Hey @Grant Rothenburger - although the "three touch rule" is a good idea (i.e. get to know your investors before accepting their money) - it is not a legal concept and does not create a pre-existing relationship in the eyes of the law.
A "pre-existing relationship" is defined as "intimate knowledge of one's financial ability to invest." Intimate knowledge means you have an understanding of the net worth and income of the potential investor. This can be accomplished with an Investor Qualification Form.
So what is a sophisticated investor to do if they are having a hard time finding deals in which to invest? My suggestion would be look for the Regulation A filings. There are a bunch out there for real estate that offer some great returns. I have done Regulation A filings for any type of real estate you can think of: funds for a specific type of asset class, funds for multiple asset classes, hard money, note buying, etc. Many of the bigger crowdfunding platforms also use Regulation A so they can take money from unaccredited investors.
What do you do if you are LOOKING for money?
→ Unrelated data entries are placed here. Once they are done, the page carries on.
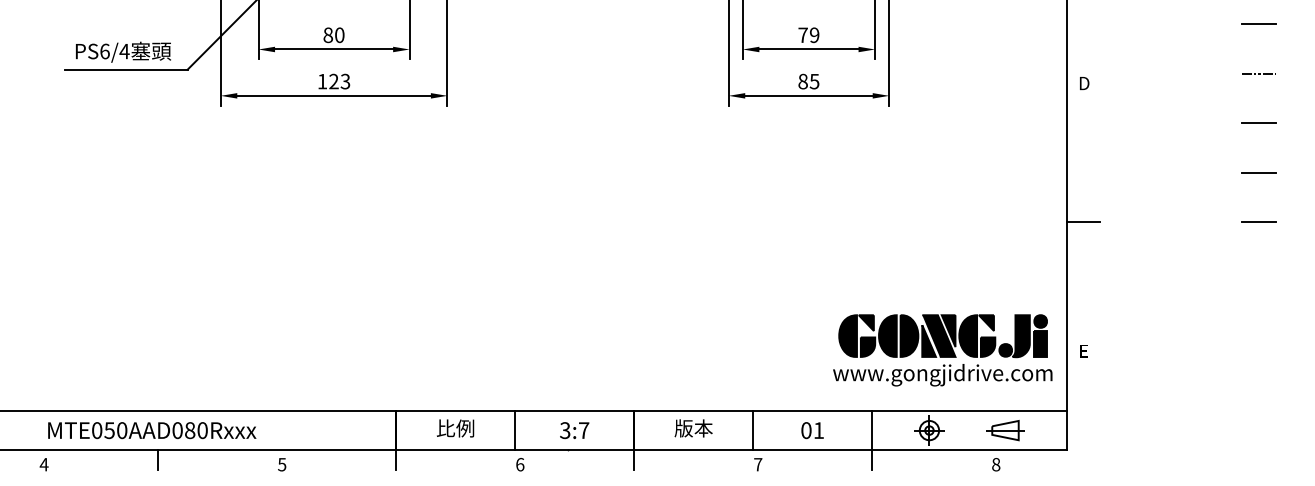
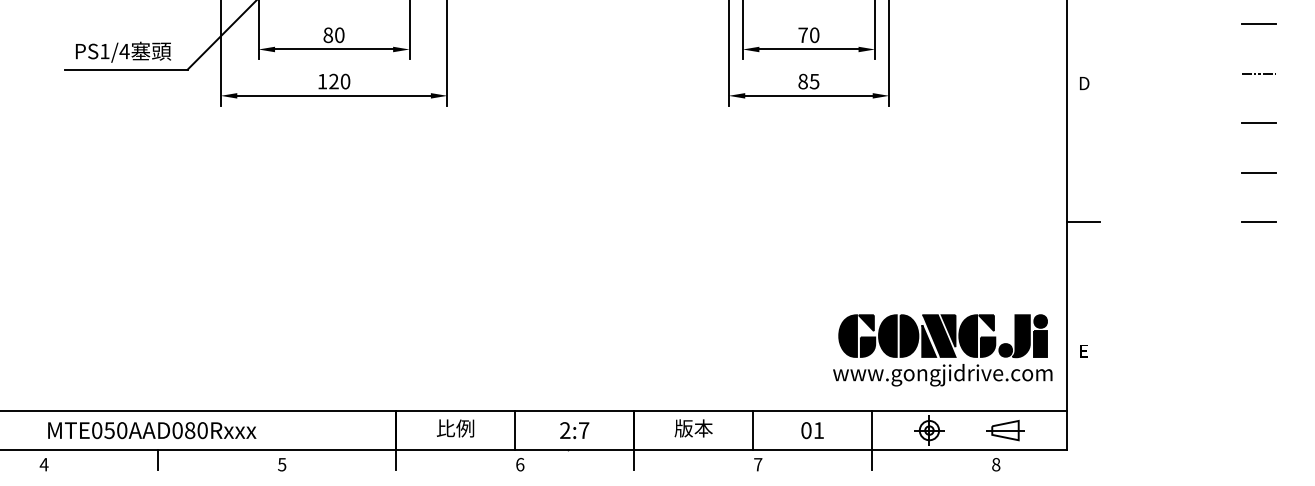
text at (814, 35): 79 -> 70
text at (104, 51): PS6/4 -> PS1/4
text at (345, 81): 123 -> 120
text at (565, 430): 3:7 -> 2:7
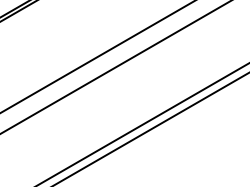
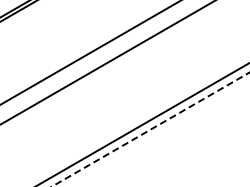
line at (97, 56) position: (97, 56) -> (90, 52)
line at (115, 67) position: (115, 67) -> (107, 62)
line at (150, 129): solid -> dashed
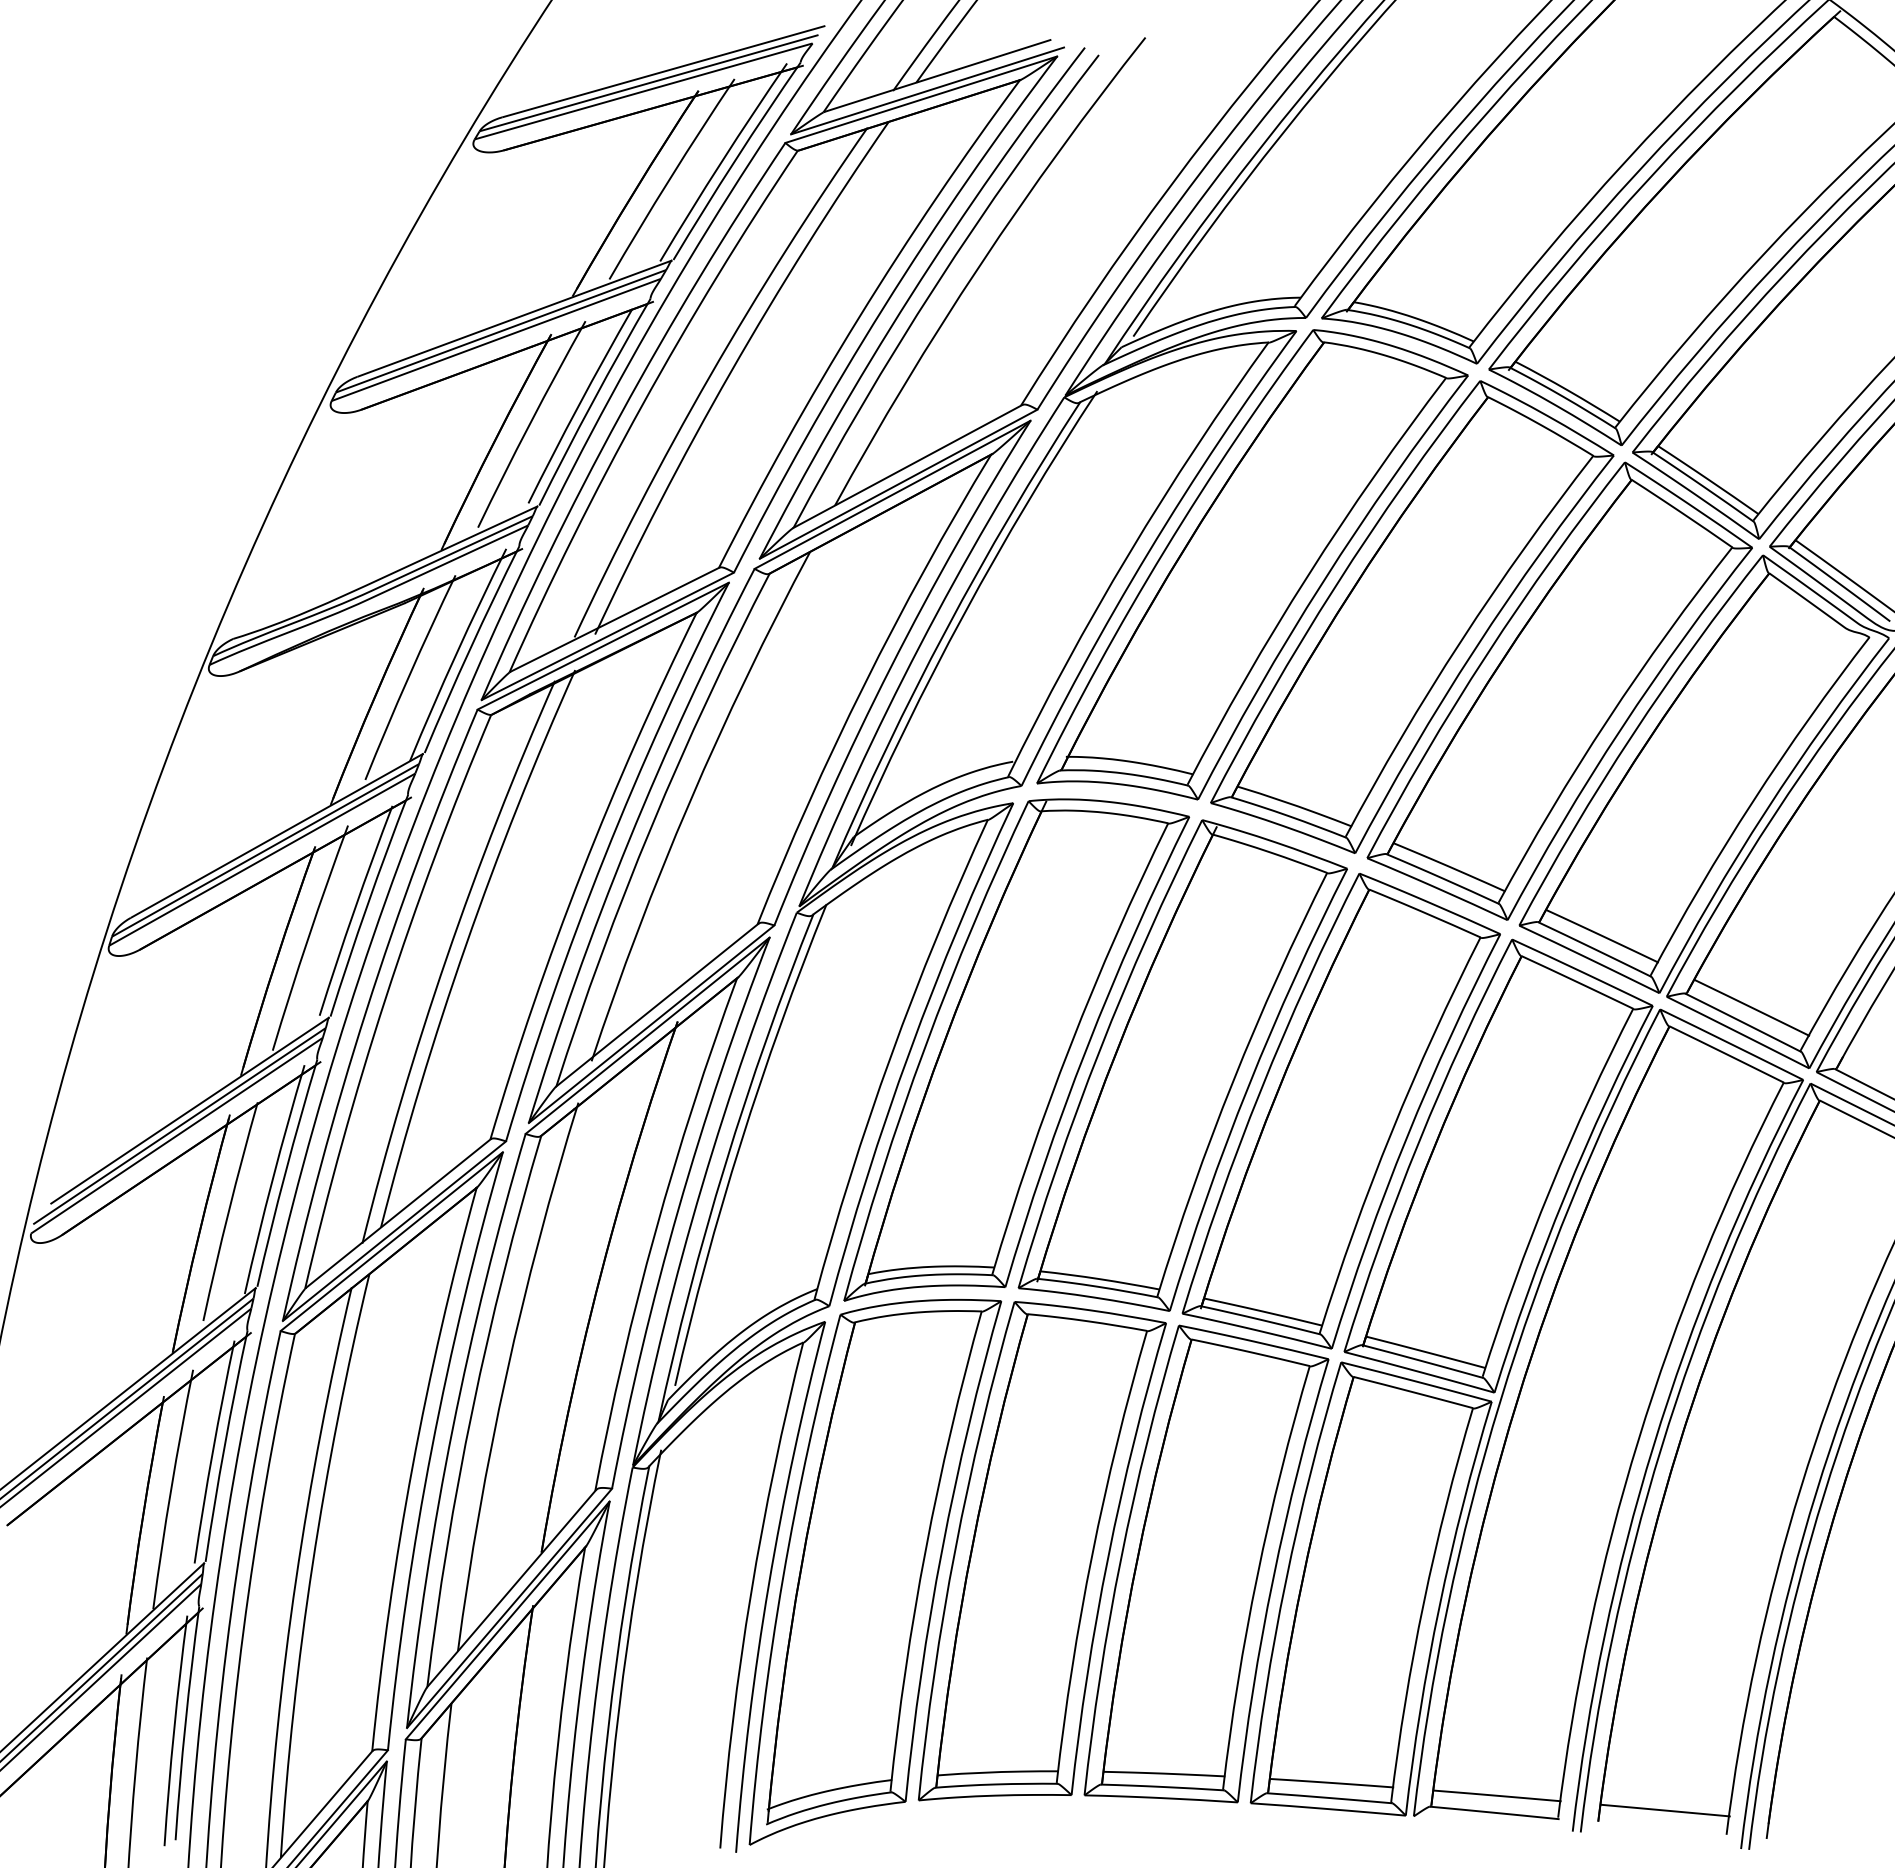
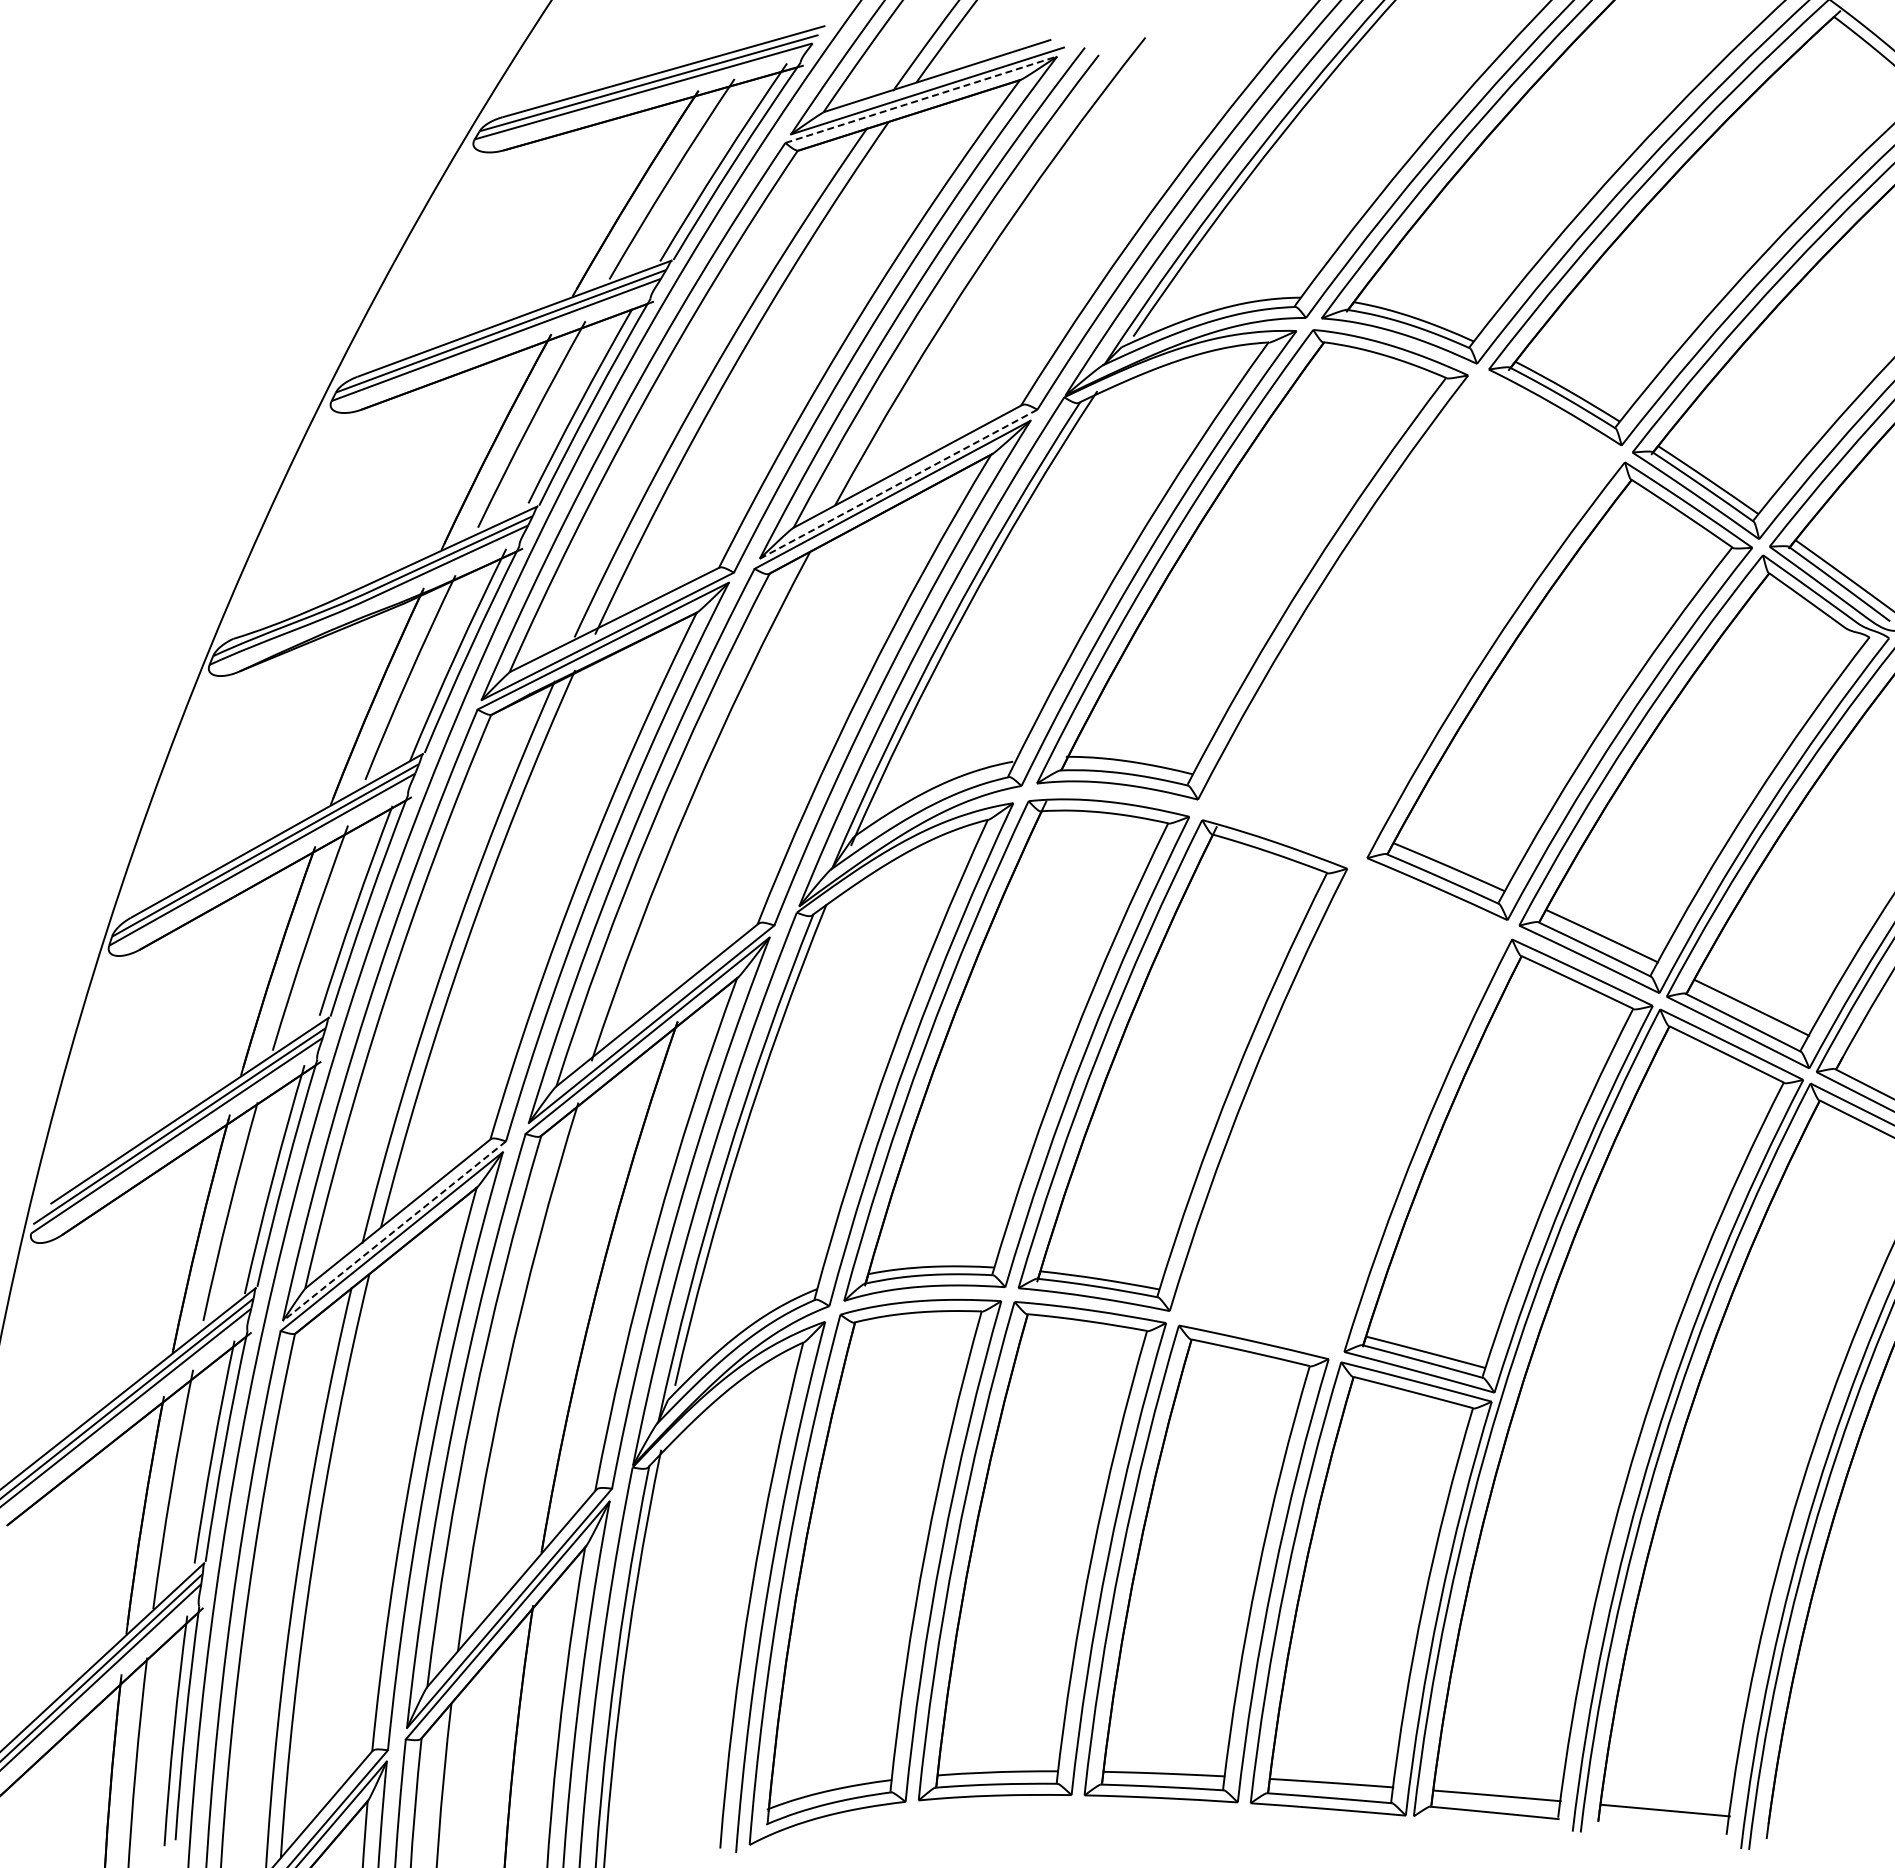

Here are some hard facts for you: since the JOBS ACT passed, more than 77% of the Form D's filed were under Rule 506(b). This means that most successful fundraisers aren't even using Rule 506(c).
So how do they do it?
Well, what a lot of people are doing here right now - building trust, offering information, and educating. Eventually the "crowd" gets the idea and hunts down the syndicator/fundraiser instead of the other way around. It is a pull method of marketing as opposed to a push (and is far more effective in my ever humble opinion.)
I got to run, but I have more to say about this. Maybe I can add later.